# Exercise prompt
Rewrite the records from their first line through the line that contains "圍:新竹縣，寶山鄉、峨眉鄉；新竹市，東區、北區、香", substituting "Audi Q7" for every occurrence of "Audi Q8" and leaving everything else unchanged.

# Information
____

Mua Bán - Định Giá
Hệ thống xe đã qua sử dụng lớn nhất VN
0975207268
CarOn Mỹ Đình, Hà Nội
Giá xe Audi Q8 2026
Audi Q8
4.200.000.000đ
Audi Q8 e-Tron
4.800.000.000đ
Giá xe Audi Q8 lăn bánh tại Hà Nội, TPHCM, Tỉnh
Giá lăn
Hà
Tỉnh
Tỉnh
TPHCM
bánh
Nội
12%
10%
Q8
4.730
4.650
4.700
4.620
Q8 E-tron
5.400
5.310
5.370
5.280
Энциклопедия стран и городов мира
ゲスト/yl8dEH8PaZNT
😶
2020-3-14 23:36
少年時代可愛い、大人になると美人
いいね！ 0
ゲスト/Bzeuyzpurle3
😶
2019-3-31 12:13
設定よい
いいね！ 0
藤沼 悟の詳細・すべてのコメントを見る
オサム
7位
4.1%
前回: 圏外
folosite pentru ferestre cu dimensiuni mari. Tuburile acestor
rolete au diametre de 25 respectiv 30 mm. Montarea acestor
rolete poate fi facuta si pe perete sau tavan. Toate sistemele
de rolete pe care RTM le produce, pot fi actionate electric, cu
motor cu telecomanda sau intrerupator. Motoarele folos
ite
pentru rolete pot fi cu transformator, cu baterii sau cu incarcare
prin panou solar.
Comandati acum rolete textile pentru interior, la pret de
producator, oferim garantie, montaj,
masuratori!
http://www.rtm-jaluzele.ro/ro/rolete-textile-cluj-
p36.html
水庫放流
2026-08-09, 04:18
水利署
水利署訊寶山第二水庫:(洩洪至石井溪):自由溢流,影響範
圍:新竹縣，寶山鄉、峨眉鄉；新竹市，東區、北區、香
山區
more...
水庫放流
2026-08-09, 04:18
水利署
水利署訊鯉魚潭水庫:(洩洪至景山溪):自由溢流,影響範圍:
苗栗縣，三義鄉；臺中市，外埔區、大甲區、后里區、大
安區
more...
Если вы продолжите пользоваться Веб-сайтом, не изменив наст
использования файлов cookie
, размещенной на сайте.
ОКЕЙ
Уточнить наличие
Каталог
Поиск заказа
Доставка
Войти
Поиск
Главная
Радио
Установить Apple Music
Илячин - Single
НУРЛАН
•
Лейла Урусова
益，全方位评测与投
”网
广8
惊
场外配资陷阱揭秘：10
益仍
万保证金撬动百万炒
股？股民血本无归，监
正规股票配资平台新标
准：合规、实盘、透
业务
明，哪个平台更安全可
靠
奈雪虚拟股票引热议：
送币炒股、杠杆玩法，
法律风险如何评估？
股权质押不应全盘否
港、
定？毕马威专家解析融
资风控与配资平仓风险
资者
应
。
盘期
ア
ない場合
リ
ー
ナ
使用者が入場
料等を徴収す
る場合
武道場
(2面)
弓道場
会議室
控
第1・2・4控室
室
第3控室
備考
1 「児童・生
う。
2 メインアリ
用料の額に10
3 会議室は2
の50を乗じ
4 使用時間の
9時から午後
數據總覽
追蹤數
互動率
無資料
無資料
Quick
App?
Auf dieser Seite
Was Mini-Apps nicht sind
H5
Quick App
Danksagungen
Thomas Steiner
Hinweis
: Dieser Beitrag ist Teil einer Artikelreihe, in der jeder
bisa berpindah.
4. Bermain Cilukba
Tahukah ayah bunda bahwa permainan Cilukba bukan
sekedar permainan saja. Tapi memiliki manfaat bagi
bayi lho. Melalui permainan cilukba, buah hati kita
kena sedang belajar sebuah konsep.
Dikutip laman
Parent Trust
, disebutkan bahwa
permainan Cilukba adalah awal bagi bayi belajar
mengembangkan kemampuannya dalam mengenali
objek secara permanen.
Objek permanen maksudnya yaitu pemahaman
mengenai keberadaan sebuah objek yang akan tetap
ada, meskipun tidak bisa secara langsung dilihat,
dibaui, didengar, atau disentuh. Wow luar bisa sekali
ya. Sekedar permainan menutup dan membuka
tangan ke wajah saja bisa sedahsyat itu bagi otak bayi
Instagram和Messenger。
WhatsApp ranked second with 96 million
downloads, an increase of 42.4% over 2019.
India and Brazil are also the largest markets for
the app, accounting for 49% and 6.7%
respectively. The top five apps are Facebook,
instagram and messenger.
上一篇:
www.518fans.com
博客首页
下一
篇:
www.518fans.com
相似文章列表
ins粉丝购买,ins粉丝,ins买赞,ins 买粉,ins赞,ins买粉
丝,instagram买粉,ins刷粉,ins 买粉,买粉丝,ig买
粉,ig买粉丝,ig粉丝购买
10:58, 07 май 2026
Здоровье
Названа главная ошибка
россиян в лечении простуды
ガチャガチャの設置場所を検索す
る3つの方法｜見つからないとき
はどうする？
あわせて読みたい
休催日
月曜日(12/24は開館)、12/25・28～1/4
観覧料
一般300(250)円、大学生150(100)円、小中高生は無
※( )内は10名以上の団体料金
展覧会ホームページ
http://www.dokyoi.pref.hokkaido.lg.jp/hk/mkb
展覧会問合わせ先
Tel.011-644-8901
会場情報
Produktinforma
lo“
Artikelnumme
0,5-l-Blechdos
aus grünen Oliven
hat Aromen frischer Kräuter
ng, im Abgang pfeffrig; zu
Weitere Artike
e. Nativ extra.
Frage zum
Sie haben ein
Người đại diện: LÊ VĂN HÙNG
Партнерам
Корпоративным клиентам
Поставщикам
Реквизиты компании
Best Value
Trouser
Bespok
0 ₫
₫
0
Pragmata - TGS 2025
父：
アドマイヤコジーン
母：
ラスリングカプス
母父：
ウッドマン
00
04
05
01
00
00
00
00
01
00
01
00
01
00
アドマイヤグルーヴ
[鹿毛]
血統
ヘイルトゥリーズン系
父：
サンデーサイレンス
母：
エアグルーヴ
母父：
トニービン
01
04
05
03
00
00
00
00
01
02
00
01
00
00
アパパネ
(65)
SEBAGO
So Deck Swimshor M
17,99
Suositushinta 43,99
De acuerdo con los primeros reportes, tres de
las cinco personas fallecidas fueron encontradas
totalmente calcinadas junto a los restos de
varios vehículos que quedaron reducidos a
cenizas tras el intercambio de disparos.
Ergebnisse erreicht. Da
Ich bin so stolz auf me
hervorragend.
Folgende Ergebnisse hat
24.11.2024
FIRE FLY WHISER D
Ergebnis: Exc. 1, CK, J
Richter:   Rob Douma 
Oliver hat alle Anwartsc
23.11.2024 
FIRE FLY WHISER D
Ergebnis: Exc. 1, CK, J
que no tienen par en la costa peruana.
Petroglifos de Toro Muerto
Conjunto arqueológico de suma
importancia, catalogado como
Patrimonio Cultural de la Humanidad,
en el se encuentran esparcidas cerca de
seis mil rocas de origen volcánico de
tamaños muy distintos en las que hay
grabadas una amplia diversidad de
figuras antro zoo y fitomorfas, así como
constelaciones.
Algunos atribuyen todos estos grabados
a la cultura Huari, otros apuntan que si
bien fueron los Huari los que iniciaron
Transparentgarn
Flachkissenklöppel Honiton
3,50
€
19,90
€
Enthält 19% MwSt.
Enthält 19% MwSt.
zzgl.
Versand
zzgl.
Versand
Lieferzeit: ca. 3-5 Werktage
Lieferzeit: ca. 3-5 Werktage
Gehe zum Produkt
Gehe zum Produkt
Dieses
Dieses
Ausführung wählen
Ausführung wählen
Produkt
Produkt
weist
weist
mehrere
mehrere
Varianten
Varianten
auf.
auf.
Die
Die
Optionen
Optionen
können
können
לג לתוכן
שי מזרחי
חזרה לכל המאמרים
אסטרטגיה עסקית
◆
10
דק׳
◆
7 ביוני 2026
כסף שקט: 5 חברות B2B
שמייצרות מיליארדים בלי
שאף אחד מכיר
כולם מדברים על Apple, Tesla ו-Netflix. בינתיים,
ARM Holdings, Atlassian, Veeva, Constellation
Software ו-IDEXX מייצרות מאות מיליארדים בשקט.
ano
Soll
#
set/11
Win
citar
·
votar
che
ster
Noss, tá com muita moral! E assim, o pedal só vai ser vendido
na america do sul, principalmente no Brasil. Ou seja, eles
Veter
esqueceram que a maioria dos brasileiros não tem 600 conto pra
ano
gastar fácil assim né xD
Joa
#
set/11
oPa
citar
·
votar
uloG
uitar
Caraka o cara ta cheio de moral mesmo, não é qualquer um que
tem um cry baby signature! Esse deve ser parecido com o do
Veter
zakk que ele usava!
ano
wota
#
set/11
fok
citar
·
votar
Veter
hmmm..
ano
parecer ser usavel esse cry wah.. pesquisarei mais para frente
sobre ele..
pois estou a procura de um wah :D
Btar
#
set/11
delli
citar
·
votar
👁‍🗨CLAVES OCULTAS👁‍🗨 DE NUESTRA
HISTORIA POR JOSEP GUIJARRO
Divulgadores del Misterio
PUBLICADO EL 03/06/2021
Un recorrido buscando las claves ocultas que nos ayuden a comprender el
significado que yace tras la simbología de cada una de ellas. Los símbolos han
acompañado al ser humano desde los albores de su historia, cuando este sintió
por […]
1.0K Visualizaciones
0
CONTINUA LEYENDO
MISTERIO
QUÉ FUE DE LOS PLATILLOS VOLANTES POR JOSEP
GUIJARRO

____

# Written response
Mua Bán - Định Giá
Hệ thống xe đã qua sử dụng lớn nhất VN
0975207268
CarOn Mỹ Đình, Hà Nội
Giá xe Audi Q7 2026
Audi Q7
4.200.000.000đ
Audi Q7 e-Tron
4.800.000.000đ
Giá xe Audi Q7 lăn bánh tại Hà Nội, TPHCM, Tỉnh
Giá lăn
Hà
Tỉnh
Tỉnh
TPHCM
bánh
Nội
12%
10%
Q8
4.730
4.650
4.700
4.620
Q8 E-tron
5.400
5.310
5.370
5.280
Энциклопедия стран и городов мира
ゲスト/yl8dEH8PaZNT
😶
2020-3-14 23:36
少年時代可愛い、大人になると美人
いいね！ 0
ゲスト/Bzeuyzpurle3
😶
2019-3-31 12:13
設定よい
いいね！ 0
藤沼 悟の詳細・すべてのコメントを見る
オサム
7位
4.1%
前回: 圏外
folosite pentru ferestre cu dimensiuni mari. Tuburile acestor
rolete au diametre de 25 respectiv 30 mm. Montarea acestor
rolete poate fi facuta si pe perete sau tavan. Toate sistemele
de rolete pe care RTM le produce, pot fi actionate electric, cu
motor cu telecomanda sau intrerupator. Motoarele folos
ite
pentru rolete pot fi cu transformator, cu baterii sau cu incarcare
prin panou solar.
Comandati acum rolete textile pentru interior, la pret de
producator, oferim garantie, montaj,
masuratori!
http://www.rtm-jaluzele.ro/ro/rolete-textile-cluj-
p36.html
水庫放流
2026-08-09, 04:18
水利署
水利署訊寶山第二水庫:(洩洪至石井溪):自由溢流,影響範
圍:新竹縣，寶山鄉、峨眉鄉；新竹市，東區、北區、香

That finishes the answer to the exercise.